Søren Pihlmann (SP): Notre pratique repose, dans une certaine mesure, davantage sur des actions que sur des objectifs prédéfinis. Nous acceptons le fait que nous travaillons dans une réalité complexe, où de nombreux matériaux sont déjà là, et qu’il faut inventer des stratégies pour composer avec l’ensemble de ces ressources.
Il ne s’agit pas de privilégier un matériau plutôt qu’un autre, mais d’introduire des actions capables de reconfigurer ce que nous trouvons. Travailler avec des bâtiments existants suppose une posture : une manière d’entrer en relation avec le bâtiment, qui permet de rester ouvert et malléable. Nous cherchons à voir jusqu’où l’architecture peut aller en extrayant le plus d’informations possible de ce que nous rencontrons, puis en y réagissant.

A+ C’est intéressant que vous mentionniez l’information avant toute autre chose.
SP Nous devons nous éloigner d’une vision linéaire de l’architecture, où l’on extrait constamment de nouvelles ressources pour construire de nouveaux environnements, souvent au détriment de ce qui existe déjà. Les bâtiments existants recèlent un potentiel énorme ; ils peuvent même, dans une certaine mesure, se régénérer à partir de leurs propres matériaux. Aujourd’hui, l’industrie impose une logique de standardisation et de documentation. Les matériaux doivent être certifiés pour pouvoir être réutilisés. Lorsqu’ils ne le sont pas, la seule option légale est souvent de jeter, même si l’on sait que ces matériaux pourraient parfaitement servir. Ainsi, si l’on cherche à aller aussi loin que possible sans introduire de nouvelles ressources, alors la collecte d’informations devient centrale.
A+ « Exposer » peut se comprendre comme le fait de montrer ce qui est là, mais, dans vos projets, cela semble aussi impliquer l’analyse et la documentation. Qu’avez-vous fait pour le pavillon danois à la Biennale de Venise en 2025 ?
SP L’exposition joue plusieurs rôles. Elle rend visibles les matériaux et les systèmes existants et crée un lien direct entre la manière dont ils sont construits et la perception qu’on en a. Une fois ce lien établi, les gens réagissent à ce qu’ils voient : certains découvrent une forme de beauté dans ce qui existe déjà, d’autres le rejettent, ce qui peut être tout aussi productif en incitant à chercher d’autres solutions.

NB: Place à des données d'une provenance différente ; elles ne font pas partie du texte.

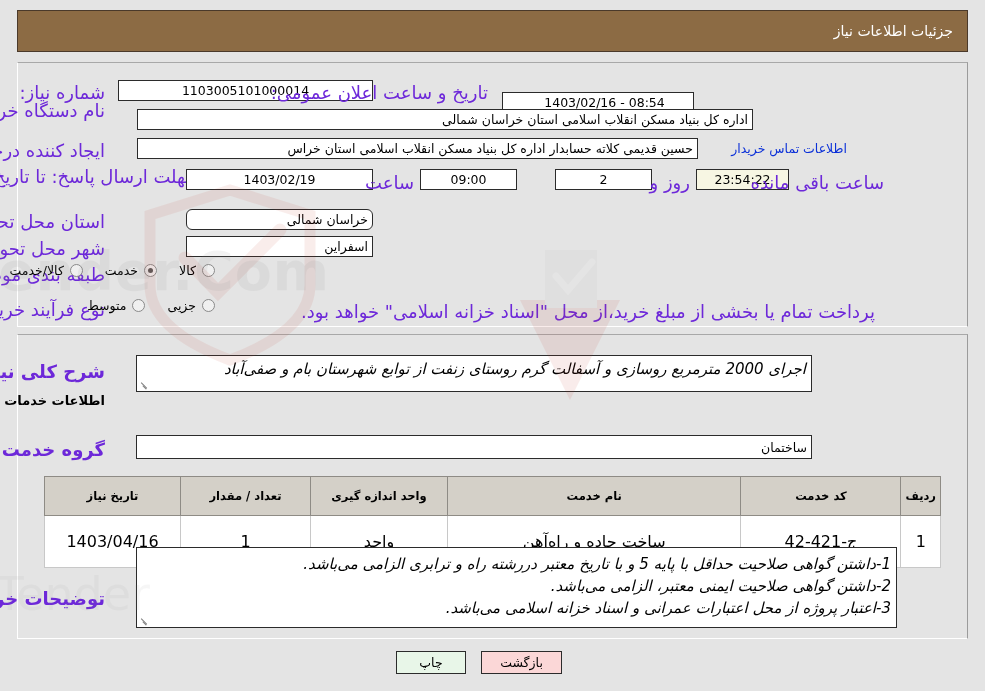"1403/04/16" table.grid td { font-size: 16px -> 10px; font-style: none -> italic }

Pour la Biennale, plutôt que d’installer une exposition temporaire, nous avons étudié le pavillon lui-même. Cette démarche a révélé que des travaux importants étaient nécessaires : une partie du bâtiment est inondable, et certaines structures des années 1950, coulées sans armature, se fissuraient. Ces limites matérielles déterminaient les charges et les usages possibles. L’exposition est ainsi devenue un moyen de réparer durablement le bâtiment tout en documentant les démarches de transformation. Des spécialistes des sols, des ingénieurs en réemploi structurel et un chercheur en matériaux biosourcés ont permis, par des analyses non destructives, des procédés de compactage et l’expérimentation de liants naturels issus de la lagune, de transformer la terre, le béton et les déchets du pavillon en nouveaux éléments constructifs, sans introduire de matériaux extérieurs.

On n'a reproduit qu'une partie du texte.